Justin Boyle

Personal information
- Full name: Justin Gregory Boyle
- Born: 13 April 1959 (age 67) Christchurch, New Zealand
- Batting: Right-handed
- Bowling: Right-arm leg spin
- Relations: David Boyle (brother); Jack Boyle (son); Matt Boyle (son);

Domestic team information
- 1981/82–1983/84: Hutt Valley
- 1982/83–1985/86: Wellington
- 1986/87–1990/91: Canterbury

Career statistics
| Competition | First-class | List A |
| Matches | 35 | 17 |
| Runs scored | 1,475 | 299 |
| Batting average | 24.58 | 17.58 |
| 100s/50s | 0/10 | 0/0 |
| Top score | 89 | 46 |
| Catches/stumpings | 11/– | 2/– |
- Source: CricketArchive, 31 January 2011

= Justin Boyle =

New Zealand cricketer (born 1959)

Justin Gregory Boyle (born 13 April 1959) is a New Zealand teacher and former cricketer who played for Wellington and Canterbury in the 1980s.

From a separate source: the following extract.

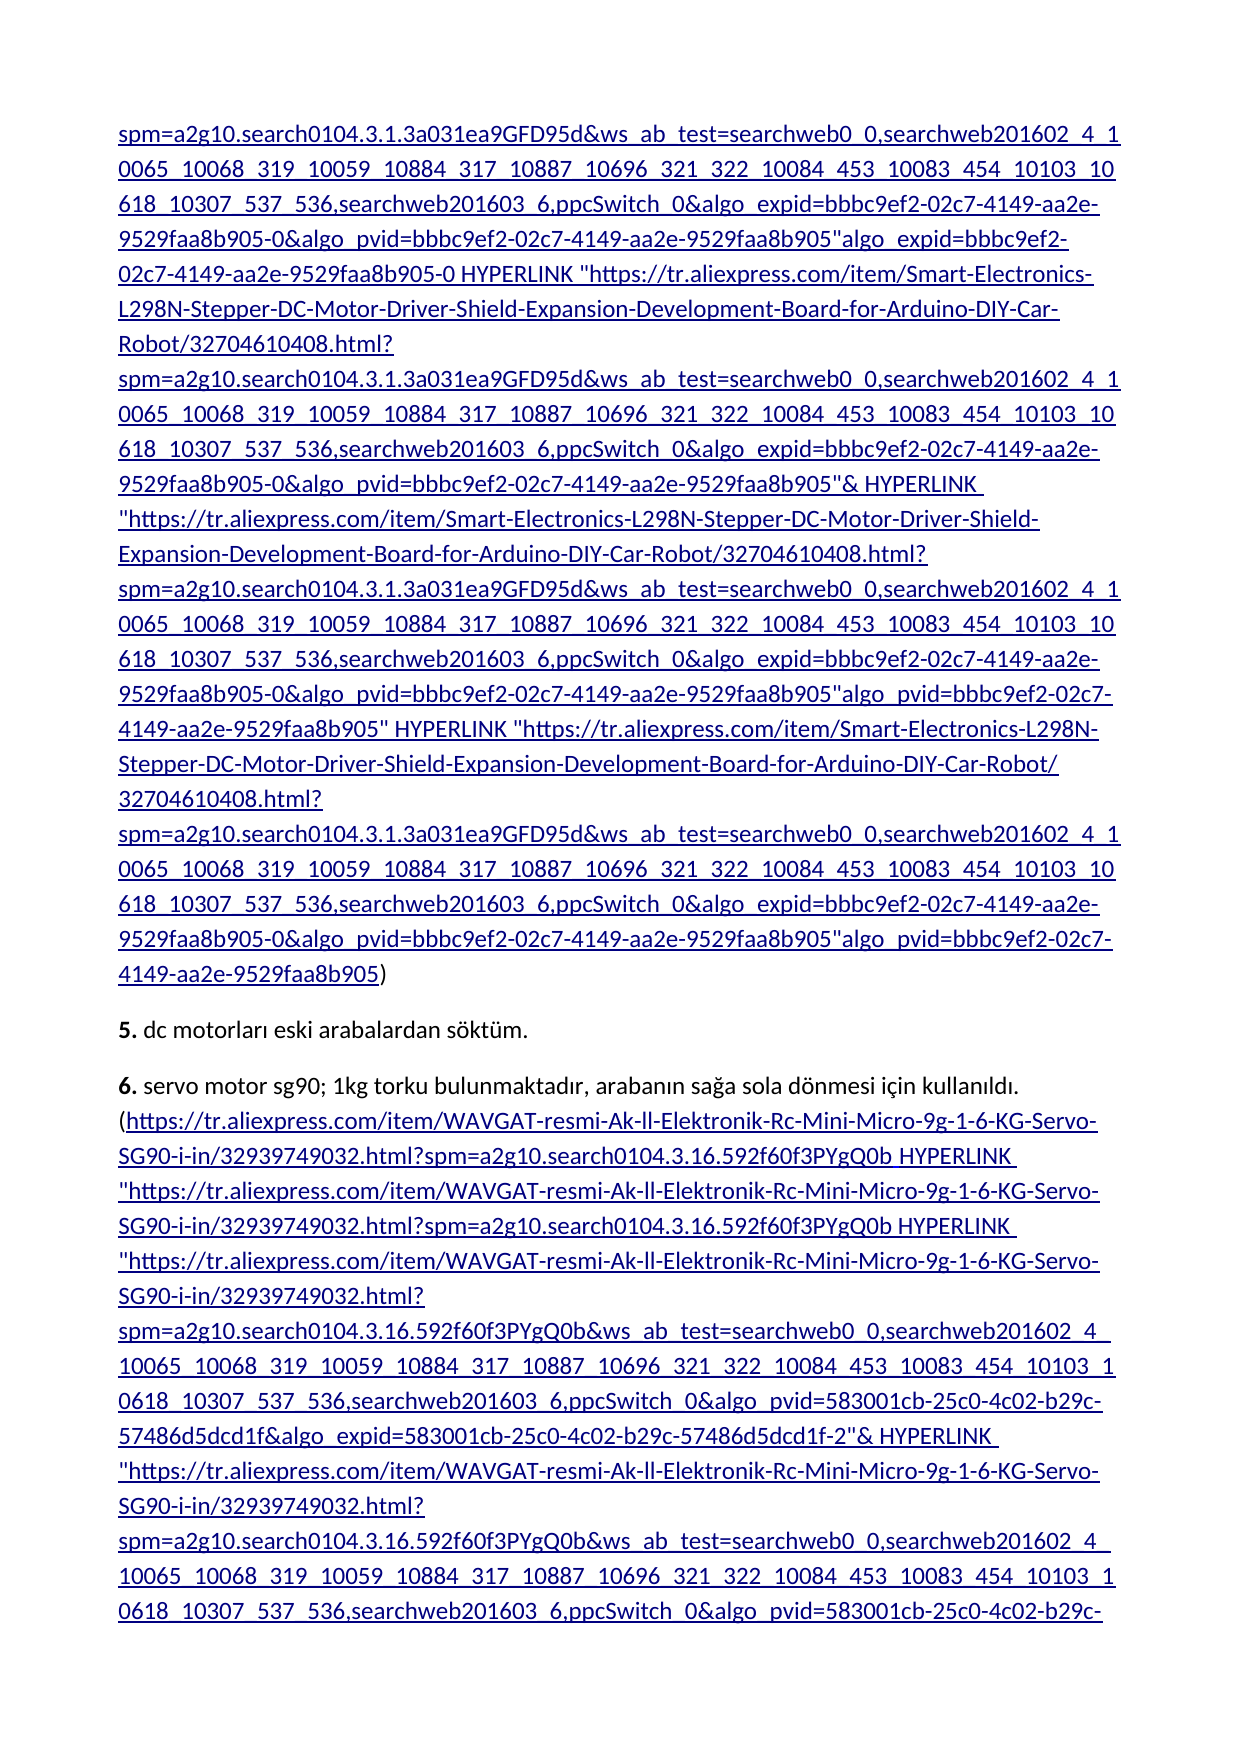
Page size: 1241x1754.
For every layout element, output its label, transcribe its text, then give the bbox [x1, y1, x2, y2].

text 6. servo motor sg90; 1kg torku bulunmaktadır, arabanın sağa sola dönmesi için kullanıldı. (https://tr.aliexpress.com/item/WAVGAT-resmi-Ak-ll-Elektronik-Rc-Mini-Micro-9g-1-6-KG-Servo-SG90-i-in/32939749032.html?spm=a2g10.search0104.3.16.592f60f3PYgQ0b HYPERLINK "https://tr.aliexpress.com/item/WAVGAT-resmi-Ak-ll-Elektronik-Rc-Mini-Micro-9g-1-6-KG-Servo-SG90-i-in/32939749032.html?spm=a2g10.search0104.3.16.592f60f3PYgQ0b HYPERLINK "https://tr.aliexpress.com/item/WAVGAT-resmi-Ak-ll-Elektronik-Rc-Mini-Micro-9g-1-6-KG-Servo-SG90-i-in/32939749032.html?spm=a2g10.search0104.3.16.592f60f3PYgQ0b&ws_ab_test=searchweb0_0,searchweb201602_4_10065_10068_319_10059_10884_317_10887_10696_321_322_10084_453_10083_454_10103_10618_10307_537_536,searchweb201603_6,ppcSwitch_0&algo_pvid=583001cb-25c0-4c02-b29c-57486d5dcd1f&algo_expid=583001cb-25c0-4c02-b29c-57486d5dcd1f-2"& HYPERLINK "https://tr.aliexpress.com/item/WAVGAT-resmi-Ak-ll-Elektronik-Rc-Mini-Micro-9g-1-6-KG-Servo-SG90-i-in/32939749032.html?spm=a2g10.search0104.3.16.592f60f3PYgQ0b&ws_ab_test=searchweb0_0,searchweb201602_4_10065_10068_319_10059_10884_317_10887_10696_321_322_10084_453_10083_454_10103_10618_10307_537_536,searchweb201603_6,ppcSwitch_0&algo_pvid=583001cb-25c0-4c02-b29c- [118, 1070, 1122, 1625]
text 5. dc motorları eski arabalardan söktüm. [118, 1014, 1122, 1044]
text spm=a2g10.search0104.3.1.3a031ea9GFD95d&ws_ab_test=searchweb0_0,searchweb201602_4_10065_10068_319_10059_10884_317_10887_10696_321_322_10084_453_10083_454_10103_10618_10307_537_536,searchweb201603_6,ppcSwitch_0&algo_expid=bbbc9ef2-02c7-4149-aa2e-9529faa8b905-0&algo_pvid=bbbc9ef2-02c7-4149-aa2e-9529faa8b905"algo_expid=bbbc9ef2-02c7-4149-aa2e-9529faa8b905-0 HYPERLINK "https://tr.aliexpress.com/item/Smart-Electronics-L298N-Stepper-DC-Motor-Driver-Shield-Expansion-Development-Board-for-Arduino-DIY-Car-Robot/32704610408.html?spm=a2g10.search0104.3.1.3a031ea9GFD95d&ws_ab_test=searchweb0_0,searchweb201602_4_10065_10068_319_10059_10884_317_10887_10696_321_322_10084_453_10083_454_10103_10618_10307_537_536,searchweb201603_6,ppcSwitch_0&algo_expid=bbbc9ef2-02c7-4149-aa2e-9529faa8b905-0&algo_pvid=bbbc9ef2-02c7-4149-aa2e-9529faa8b905"& HYPERLINK "https://tr.aliexpress.com/item/Smart-Electronics-L298N-Stepper-DC-Motor-Driver-Shield-Expansion-Development-Board-for-Arduino-DIY-Car-Robot/32704610408.html?spm=a2g10.search0104.3.1.3a031ea9GFD95d&ws_ab_test=searchweb0_0,searchweb201602_4_10065_10068_319_10059_10884_317_10887_10696_321_322_10084_453_10083_454_10103_10618_10307_537_536,searchweb201603_6,ppcSwitch_0&algo_expid=bbbc9ef2-02c7-4149-aa2e-9529faa8b905-0&algo_pvid=bbbc9ef2-02c7-4149-aa2e-9529faa8b905"algo_pvid=bbbc9ef2-02c7-4149-aa2e-9529faa8b905" HYPERLINK "https://tr.aliexpress.com/item/Smart-Electronics-L298N-Stepper-DC-Motor-Driver-Shield-Expansion-Development-Board-for-Arduino-DIY-Car-Robot/32704610408.html?spm=a2g10.search0104.3.1.3a031ea9GFD95d&ws_ab_test=searchweb0_0,searchweb201602_4_10065_10068_319_10059_10884_317_10887_10696_321_322_10084_453_10083_454_10103_10618_10307_537_536,searchweb201603_6,ppcSwitch_0&algo_expid=bbbc9ef2-02c7-4149-aa2e-9529faa8b905-0&algo_pvid=bbbc9ef2-02c7-4149-aa2e-9529faa8b905"algo_pvid=bbbc9ef2-02c7-4149-aa2e-9529faa8b905) [118, 118, 1122, 989]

He was later rector of St Kevin's College, Oamaru and St Bede's College, Christchurch, working at St Bede's for 21 years and becoming the college's longest serving rector.

==Early life and cricket==
Born at Christchurch in 1959, Boyle was educated at St Thomas of Canterbury College in the city. After playing age-group cricket for Canterbury in the late-1970s, he appeared for Hutt Valley in the Hawke Cup between the 1981–82 season and 1983–84 and made his provincial debut for Wellington in January 1983. After 42 matches for the side over three seasons, he moved to play for Canterbury from 1986 to 1987, appearing in 10 matches for the provincial side. Primarily a batsman, he scored 1,475 first-class runs in 35 matches.

==Professional career==
An English teacher, Boyle first taught in 1982 at Burnside High School before moving to Christchurch Boys' High School. Between 1996 and 2001, he was rector at St Kevin's College at Oamaru in Otago. He moved to become rector at St Bede's College, Christchurch, an all-boys Catholic high school, from 2002 to 2023. In 2005 Boyle was attacked by two youths. He retired as rector in 2023, leaving to take up a leadership role in the Society of Mary in New Zealand, the catholic organisation which operates St Bede's.

==Family==
Boyle's brother, David Boyle, also played provincial cricket for Canterbury. Two of his sons Jack and Matt Boyle, have played first-class cricket.